Thompson Grace, Grover Zubin, Loh Richard, Mews Catherine, Ravikumara Madhur, Jevon Gareth, D'Orsogna Lloyd, McLean-Tooke Andrew
Department of Clinical Immunology, PathWest Laboratory Medicine, Sir Charles Gairdner Hospital, Perth, WA, Australia.
Department of Gastroenterology, Perth Children's Hospital, Perth, WA, Australia.
Pathology. 2020 Aug;52(5):568-575. doi: 10.1016/j.pathol.2020.05.002. Epub 2020 Jun 22.
Coeliac disease (CD) diagnosis is based on clinical assessment, detection of specific autoantibodies and histological examination of small intestinal biopsies. The European Society of Paediatric Gastroenterology Hepatology and Nutrition (ESPGHAN) guidelines have recently been updated and recommend CD may be diagnosed without a biopsy or HLA typing in symptomatic patients with high titre IgA tissue transglutaminase antibodies (aTTG) and positive endomysial antibodies (EMA). However, the need for EMA in patients with high level aTTG has been questioned. We aimed to determine the diagnostic benefit of HLA typing, EMA and IgG antibodies to deamidated gliadin (DGP) in children with high level aTTG. We prospectively evaluated children presenting for assessment of possible CD. All patients underwent small bowel biopsy, serological testing and HLA typing. Results were analysed and correlated with histopathological diagnosis. A total of 209 children were assessed; 61.5% were found to have CD and 29% could have avoided biopsy as per 2020 ESPGHAN guidelines. Titres of aTTG ≥60 U/mL or DGP ≥28 U/mL gave 100% specificity and 100% positive predictive value (PPV) for CD. HLA typing and EMA did not improve the PPV of patients with aTTG ≥60 U/mL, but addition of DGP ≥28 U/mL improved diagnostic sensitivity whilst retaining 100% specificity. Addition of HLA and EMA testing in patients with high titre aTTG antibodies does not improve diagnostic performance and may possibly be omitted from the serological workup in these patients. Our data support combining aTTG and DGP testing and optimising cut-offs to maximise specificity as an alternative biopsy-free diagnostic approach.

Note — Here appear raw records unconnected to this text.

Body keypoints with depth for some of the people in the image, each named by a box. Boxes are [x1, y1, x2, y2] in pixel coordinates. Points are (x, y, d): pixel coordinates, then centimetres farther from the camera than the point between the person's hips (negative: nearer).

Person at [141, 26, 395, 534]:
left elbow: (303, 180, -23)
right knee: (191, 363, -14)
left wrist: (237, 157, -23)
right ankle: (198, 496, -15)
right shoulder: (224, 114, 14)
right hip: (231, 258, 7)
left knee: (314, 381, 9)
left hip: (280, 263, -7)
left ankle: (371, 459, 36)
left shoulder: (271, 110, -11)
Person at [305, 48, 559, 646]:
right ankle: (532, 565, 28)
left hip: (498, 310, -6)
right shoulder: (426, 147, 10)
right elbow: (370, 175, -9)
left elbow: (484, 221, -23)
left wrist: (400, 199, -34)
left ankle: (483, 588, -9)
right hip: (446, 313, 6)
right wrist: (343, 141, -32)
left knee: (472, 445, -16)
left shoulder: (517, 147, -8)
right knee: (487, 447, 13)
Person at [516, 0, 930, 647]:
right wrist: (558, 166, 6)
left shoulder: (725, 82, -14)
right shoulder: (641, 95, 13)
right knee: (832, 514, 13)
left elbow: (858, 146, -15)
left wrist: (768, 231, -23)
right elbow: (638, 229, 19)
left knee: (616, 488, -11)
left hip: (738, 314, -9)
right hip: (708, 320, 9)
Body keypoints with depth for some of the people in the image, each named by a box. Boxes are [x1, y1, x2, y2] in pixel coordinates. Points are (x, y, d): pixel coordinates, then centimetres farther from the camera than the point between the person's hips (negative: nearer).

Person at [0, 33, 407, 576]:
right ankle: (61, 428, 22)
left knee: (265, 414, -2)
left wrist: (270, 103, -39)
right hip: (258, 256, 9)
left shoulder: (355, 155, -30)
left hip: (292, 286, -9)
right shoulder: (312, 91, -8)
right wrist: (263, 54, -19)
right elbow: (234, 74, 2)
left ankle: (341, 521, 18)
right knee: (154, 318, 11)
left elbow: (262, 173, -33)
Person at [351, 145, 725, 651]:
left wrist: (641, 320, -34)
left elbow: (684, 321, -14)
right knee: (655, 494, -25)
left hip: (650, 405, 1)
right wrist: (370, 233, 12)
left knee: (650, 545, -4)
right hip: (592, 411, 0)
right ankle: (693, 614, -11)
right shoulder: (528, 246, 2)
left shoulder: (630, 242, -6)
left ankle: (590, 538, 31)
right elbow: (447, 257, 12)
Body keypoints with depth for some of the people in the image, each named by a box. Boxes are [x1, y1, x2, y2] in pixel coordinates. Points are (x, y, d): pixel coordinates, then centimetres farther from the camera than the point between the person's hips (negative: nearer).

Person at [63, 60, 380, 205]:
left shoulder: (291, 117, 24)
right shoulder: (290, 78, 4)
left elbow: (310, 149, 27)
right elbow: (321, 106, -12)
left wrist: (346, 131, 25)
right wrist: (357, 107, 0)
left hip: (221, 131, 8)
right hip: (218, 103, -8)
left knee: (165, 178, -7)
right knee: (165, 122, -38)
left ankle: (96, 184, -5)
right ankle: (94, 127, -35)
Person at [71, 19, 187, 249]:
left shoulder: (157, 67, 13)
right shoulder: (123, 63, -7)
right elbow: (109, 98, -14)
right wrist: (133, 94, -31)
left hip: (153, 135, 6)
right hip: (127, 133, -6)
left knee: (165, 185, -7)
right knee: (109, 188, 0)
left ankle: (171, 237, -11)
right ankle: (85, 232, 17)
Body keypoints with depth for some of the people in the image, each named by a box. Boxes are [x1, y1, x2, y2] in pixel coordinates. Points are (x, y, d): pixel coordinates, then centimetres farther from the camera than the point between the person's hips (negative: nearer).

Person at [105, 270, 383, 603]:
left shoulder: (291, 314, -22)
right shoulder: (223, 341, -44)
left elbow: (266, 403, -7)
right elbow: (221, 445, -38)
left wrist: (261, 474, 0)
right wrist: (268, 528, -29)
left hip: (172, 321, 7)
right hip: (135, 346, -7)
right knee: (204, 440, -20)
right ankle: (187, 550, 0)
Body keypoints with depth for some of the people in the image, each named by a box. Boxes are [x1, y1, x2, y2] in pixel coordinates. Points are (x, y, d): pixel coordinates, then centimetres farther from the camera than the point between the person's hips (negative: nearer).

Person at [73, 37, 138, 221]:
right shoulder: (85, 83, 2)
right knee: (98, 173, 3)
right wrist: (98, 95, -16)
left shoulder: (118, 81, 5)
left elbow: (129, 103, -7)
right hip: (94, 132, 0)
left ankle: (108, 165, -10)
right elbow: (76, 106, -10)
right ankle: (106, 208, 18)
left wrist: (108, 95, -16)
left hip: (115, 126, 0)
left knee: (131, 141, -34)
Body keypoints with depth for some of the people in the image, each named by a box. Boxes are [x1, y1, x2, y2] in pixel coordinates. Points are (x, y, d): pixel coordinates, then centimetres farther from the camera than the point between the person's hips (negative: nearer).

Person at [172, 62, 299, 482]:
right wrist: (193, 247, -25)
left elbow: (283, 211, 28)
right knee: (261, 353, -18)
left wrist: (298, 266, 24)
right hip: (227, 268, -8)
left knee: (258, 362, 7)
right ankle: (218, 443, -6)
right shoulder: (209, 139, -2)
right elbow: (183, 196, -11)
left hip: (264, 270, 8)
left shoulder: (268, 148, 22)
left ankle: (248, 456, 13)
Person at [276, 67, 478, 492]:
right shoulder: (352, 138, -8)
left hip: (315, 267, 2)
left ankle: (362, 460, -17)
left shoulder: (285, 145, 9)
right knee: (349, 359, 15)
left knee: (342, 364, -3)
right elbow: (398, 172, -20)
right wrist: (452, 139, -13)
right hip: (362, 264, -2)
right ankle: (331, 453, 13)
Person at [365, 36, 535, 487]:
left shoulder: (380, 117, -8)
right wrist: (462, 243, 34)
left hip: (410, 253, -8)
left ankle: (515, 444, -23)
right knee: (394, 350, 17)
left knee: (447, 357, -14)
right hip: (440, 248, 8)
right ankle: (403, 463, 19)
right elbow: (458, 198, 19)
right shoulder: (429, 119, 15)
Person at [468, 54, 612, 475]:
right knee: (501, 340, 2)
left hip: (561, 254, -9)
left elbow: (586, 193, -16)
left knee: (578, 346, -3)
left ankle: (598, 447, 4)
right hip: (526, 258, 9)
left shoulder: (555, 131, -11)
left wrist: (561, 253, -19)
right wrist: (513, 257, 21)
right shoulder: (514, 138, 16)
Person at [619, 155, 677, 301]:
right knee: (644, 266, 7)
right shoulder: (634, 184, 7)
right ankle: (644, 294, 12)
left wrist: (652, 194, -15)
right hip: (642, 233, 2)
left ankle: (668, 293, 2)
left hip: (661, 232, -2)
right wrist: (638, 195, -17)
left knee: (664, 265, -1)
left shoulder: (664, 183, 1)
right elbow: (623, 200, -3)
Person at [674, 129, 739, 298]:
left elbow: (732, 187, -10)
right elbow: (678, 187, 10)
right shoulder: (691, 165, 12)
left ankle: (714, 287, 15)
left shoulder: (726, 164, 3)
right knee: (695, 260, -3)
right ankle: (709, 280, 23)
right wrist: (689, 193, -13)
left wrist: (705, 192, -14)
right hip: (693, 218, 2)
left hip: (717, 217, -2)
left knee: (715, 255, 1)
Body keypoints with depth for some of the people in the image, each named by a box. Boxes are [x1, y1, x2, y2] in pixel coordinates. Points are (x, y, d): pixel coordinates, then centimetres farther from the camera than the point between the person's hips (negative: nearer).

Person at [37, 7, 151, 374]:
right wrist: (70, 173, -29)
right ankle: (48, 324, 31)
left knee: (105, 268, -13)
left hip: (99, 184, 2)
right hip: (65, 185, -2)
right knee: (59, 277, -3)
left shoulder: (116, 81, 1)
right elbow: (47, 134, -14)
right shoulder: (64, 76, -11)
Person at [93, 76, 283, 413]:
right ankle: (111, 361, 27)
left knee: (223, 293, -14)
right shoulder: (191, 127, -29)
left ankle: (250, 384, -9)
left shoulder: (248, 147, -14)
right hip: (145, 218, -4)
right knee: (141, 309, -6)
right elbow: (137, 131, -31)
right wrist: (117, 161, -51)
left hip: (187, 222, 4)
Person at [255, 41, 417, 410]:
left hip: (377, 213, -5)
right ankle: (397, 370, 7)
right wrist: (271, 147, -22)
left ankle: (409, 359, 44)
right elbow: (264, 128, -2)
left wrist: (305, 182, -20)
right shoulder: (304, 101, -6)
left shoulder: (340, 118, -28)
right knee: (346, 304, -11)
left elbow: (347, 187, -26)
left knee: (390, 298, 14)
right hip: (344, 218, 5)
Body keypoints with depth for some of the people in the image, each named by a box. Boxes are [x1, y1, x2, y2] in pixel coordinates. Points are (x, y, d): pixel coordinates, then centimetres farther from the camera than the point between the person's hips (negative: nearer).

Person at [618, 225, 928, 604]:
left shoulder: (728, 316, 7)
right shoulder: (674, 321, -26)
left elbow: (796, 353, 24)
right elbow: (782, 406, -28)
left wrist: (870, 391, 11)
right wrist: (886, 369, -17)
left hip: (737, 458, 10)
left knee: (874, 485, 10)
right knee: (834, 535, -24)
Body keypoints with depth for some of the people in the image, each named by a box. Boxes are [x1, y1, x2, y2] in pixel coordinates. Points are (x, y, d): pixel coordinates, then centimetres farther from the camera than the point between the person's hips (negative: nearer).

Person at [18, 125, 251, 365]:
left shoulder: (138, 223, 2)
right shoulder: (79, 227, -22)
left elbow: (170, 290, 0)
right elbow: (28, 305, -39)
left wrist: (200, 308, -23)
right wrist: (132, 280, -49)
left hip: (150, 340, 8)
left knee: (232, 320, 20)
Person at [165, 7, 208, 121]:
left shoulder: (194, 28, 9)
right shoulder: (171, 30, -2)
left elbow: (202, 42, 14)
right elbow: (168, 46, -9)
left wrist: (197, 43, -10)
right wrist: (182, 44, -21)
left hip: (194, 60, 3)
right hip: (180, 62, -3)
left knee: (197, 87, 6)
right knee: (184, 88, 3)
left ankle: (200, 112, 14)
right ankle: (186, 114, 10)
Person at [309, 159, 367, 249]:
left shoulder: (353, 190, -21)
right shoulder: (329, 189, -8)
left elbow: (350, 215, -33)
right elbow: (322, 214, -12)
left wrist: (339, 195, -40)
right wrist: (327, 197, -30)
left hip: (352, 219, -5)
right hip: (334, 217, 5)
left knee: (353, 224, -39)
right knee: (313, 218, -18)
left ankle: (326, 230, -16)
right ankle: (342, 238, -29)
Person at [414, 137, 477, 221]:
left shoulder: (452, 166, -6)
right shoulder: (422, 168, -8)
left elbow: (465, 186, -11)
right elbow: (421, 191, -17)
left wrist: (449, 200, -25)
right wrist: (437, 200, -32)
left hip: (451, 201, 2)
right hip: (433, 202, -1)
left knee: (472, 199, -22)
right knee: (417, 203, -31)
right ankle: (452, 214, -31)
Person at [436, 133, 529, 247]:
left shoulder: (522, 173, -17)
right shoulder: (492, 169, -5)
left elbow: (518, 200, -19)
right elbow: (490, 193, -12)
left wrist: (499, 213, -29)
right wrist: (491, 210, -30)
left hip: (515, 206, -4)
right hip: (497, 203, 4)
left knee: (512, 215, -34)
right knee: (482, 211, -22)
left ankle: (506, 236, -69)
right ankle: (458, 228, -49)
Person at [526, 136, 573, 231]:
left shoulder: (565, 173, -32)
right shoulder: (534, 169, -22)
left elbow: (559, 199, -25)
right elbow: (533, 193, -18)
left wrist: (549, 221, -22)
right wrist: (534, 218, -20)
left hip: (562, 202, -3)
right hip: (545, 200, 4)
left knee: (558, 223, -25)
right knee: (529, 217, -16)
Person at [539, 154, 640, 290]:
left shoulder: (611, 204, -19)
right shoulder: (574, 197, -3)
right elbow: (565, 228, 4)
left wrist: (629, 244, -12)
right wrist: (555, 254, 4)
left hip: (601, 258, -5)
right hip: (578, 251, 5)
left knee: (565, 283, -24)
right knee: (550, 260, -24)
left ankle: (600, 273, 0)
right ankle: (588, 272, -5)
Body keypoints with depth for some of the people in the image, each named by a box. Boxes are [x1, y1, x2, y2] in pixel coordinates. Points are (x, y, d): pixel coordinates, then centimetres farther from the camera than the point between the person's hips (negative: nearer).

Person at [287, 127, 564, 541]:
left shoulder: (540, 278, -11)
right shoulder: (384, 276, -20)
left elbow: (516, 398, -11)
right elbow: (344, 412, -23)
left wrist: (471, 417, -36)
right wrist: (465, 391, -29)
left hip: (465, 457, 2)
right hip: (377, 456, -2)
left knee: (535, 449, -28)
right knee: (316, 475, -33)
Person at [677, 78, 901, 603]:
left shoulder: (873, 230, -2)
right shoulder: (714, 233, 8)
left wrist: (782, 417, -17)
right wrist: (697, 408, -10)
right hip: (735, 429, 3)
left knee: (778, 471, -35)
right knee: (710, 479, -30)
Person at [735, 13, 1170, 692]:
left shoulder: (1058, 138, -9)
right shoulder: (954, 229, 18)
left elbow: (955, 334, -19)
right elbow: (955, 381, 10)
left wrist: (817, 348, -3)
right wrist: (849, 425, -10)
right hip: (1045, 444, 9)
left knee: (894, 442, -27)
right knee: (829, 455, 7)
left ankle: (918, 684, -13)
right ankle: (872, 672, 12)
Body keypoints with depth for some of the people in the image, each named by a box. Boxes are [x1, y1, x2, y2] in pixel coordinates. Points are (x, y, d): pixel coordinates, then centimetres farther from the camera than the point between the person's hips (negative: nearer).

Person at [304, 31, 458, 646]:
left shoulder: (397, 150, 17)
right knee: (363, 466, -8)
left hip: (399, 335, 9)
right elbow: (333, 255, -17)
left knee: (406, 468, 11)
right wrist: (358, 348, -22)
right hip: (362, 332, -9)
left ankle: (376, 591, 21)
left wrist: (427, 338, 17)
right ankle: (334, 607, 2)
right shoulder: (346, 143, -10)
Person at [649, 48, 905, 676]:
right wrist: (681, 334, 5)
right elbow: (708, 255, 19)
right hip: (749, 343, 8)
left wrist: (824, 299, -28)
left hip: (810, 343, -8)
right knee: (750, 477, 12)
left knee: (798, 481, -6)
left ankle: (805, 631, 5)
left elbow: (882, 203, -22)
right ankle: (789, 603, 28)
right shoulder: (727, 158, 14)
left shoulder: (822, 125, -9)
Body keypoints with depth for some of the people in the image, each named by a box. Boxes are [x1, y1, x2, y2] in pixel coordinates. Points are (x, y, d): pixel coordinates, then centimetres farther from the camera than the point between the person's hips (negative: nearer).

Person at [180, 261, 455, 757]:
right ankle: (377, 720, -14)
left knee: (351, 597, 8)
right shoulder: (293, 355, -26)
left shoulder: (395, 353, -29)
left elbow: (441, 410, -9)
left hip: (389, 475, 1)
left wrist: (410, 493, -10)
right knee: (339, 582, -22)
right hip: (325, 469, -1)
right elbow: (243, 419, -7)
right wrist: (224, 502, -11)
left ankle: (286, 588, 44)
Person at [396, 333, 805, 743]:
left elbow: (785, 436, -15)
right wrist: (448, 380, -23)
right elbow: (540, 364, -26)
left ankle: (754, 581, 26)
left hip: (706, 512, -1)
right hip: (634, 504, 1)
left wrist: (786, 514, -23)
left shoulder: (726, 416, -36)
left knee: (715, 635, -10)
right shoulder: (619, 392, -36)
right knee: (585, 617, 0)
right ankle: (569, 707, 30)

乳糜泻(CD)的诊断基于临床评估、特定自身抗体的检测以及小肠活检的组织学检查。欧洲儿科胃肠病学、肝病学和营养学会(ESPGHAN)指南最近进行了更新,建议在有症状且抗组织转谷氨酰胺酶抗体(aTTG)滴度高和肌内膜抗体(EMA)阳性的患者中,无需活检或HLA分型即可诊断CD。然而,对于aTTG水平高的患者是否需要检测EMA存在疑问。我们旨在确定HLA分型、EMA以及抗去酰胺化麦醇溶蛋白(DGP)IgG抗体在aTTG水平高的儿童中的诊断价值。我们对前来评估可能患有CD的儿童进行了前瞻性评估。所有患者均接受了小肠活检、血清学检测和HLA分型。对结果进行分析并与组织病理学诊断进行关联。共评估了209名儿童;根据2020年ESPGHAN指南,61.5%的儿童被诊断为患有CD,29%的儿童可以避免活检。aTTG≥60 U/mL或DGP≥28 U/mL对CD的特异性为100%,阳性预测值(PPV)为100%。HLA分型和EMA并未提高aTTG≥60 U/mL患者的PPV,但加入DGP≥28 U/mL可提高诊断敏感性,同时保持100%的特异性。在aTTG抗体滴度高的患者中加入HLA和EMA检测并不能提高诊断性能,在这些患者的血清学检查中可能可以省略。我们的数据支持将aTTG和DGP检测相结合并优化临界值以最大化特异性,作为一种无需活检的替代诊断方法。